Currently, approximately 30% of epileptic patients treated with antiepileptic drugs (AEDs) remain resistant to treatment (known as refractory patients). This project seeks to understand the underlying similarities in refractory patients vs. other epileptic patients, identify features contributing to drug resistance across underlying phenotypes for refractory patients, and develop predictive models for drug resistance in epileptic patients. In this study, epileptic patient data was examined to attempt to observe discernable similarities or differences in refractory patients (case) and other non-refractory patients (control) to map underlying mechanisms in causality. For the first part of the study, unsupervised algorithms such as Kmeans, Spectral Clustering, and Gaussian Mixture Models were used to examine patient features projected into a lower dimensional space. Results from this study showed a high degree of non-linearity in the underlying feature space.
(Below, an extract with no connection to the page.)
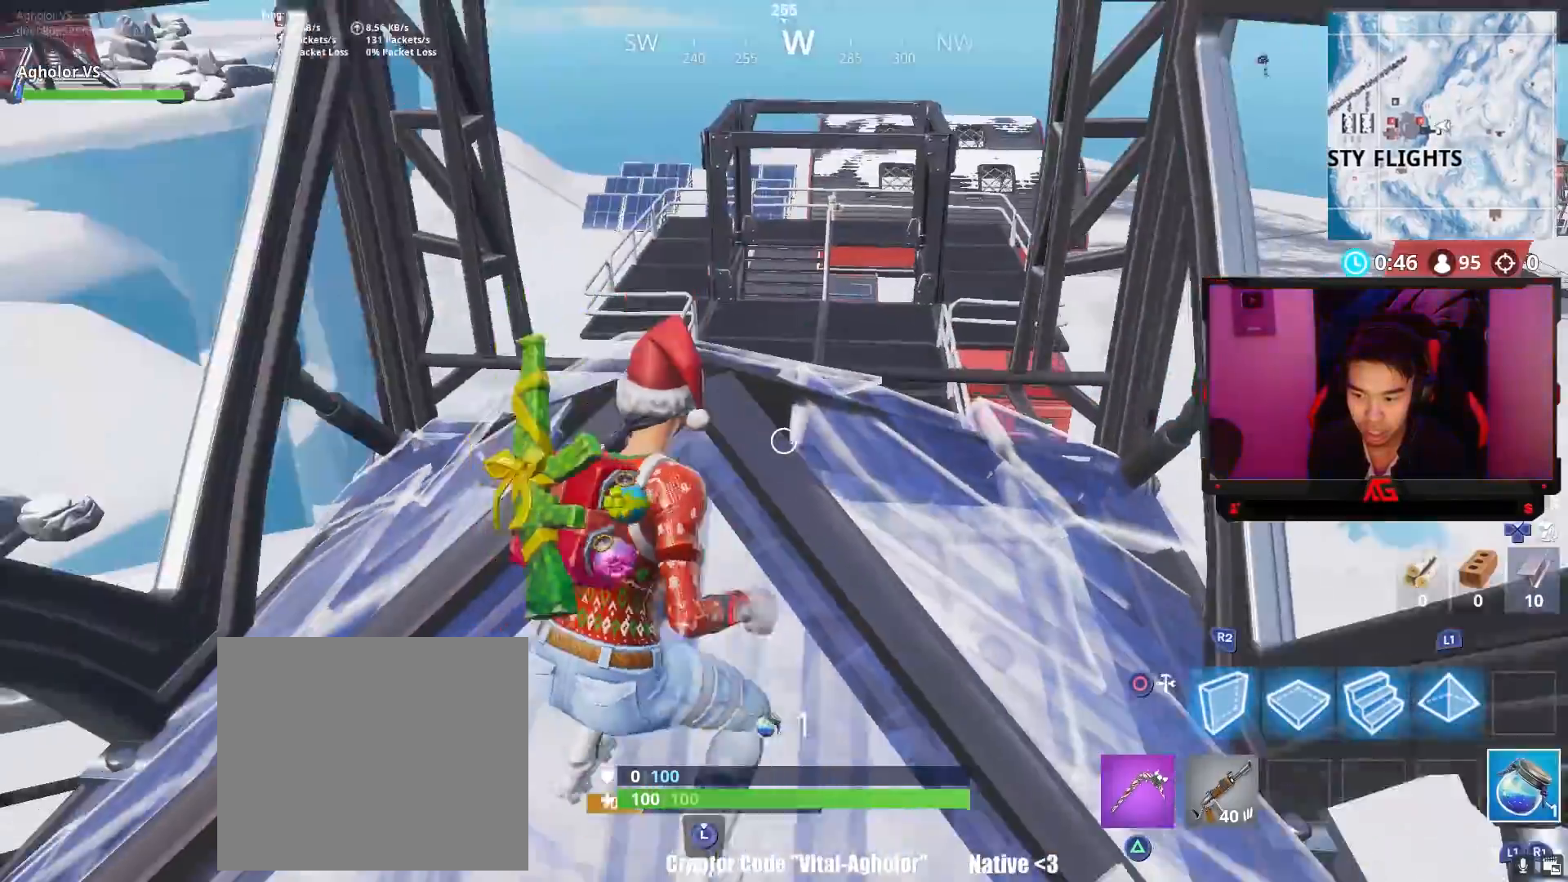
{"buttons": [], "left_stick": "center", "right_stick": "up-left", "events": [[33, "R2", "down"], [133, "R2", "up"], [183, "R2", "down"], [300, "R2", "up"], [317, "R2", "down"], [383, "right_stick", "up-left"], [467, "R2", "up"]]}
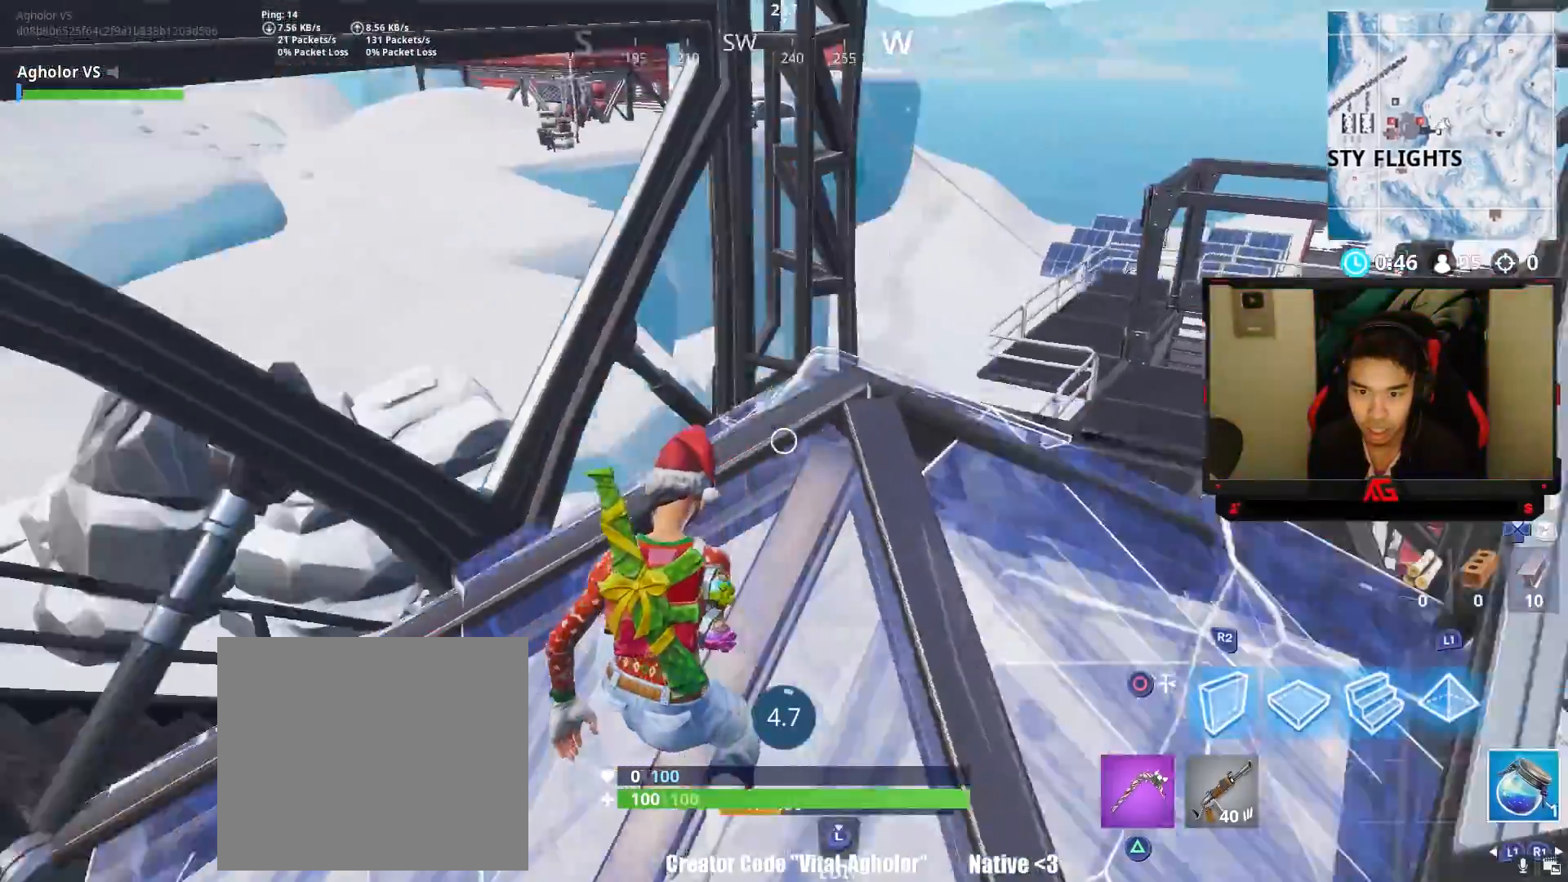
{"buttons": [], "left_stick": "center", "right_stick": "up-left", "events": [[150, "right_stick", "center"], [317, "right_stick", "up-left"]]}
For the second part of this study, classification algorithms such as Logistic Regression, Gradient Boosted Decision Trees, and SVMs, were tested on the reduced-dimensionality features, with accuracy results of 0.83(+/-0.3) testing using 7 fold cross validation. Observations of test results indicate using a radial basis function kernel PCA to reduce features ingested by a Gradient Boosted Decision Tree Ensemble lead to gains in improved accuracy in mapping a binary decision to highly non-linear features collected from epileptic patients.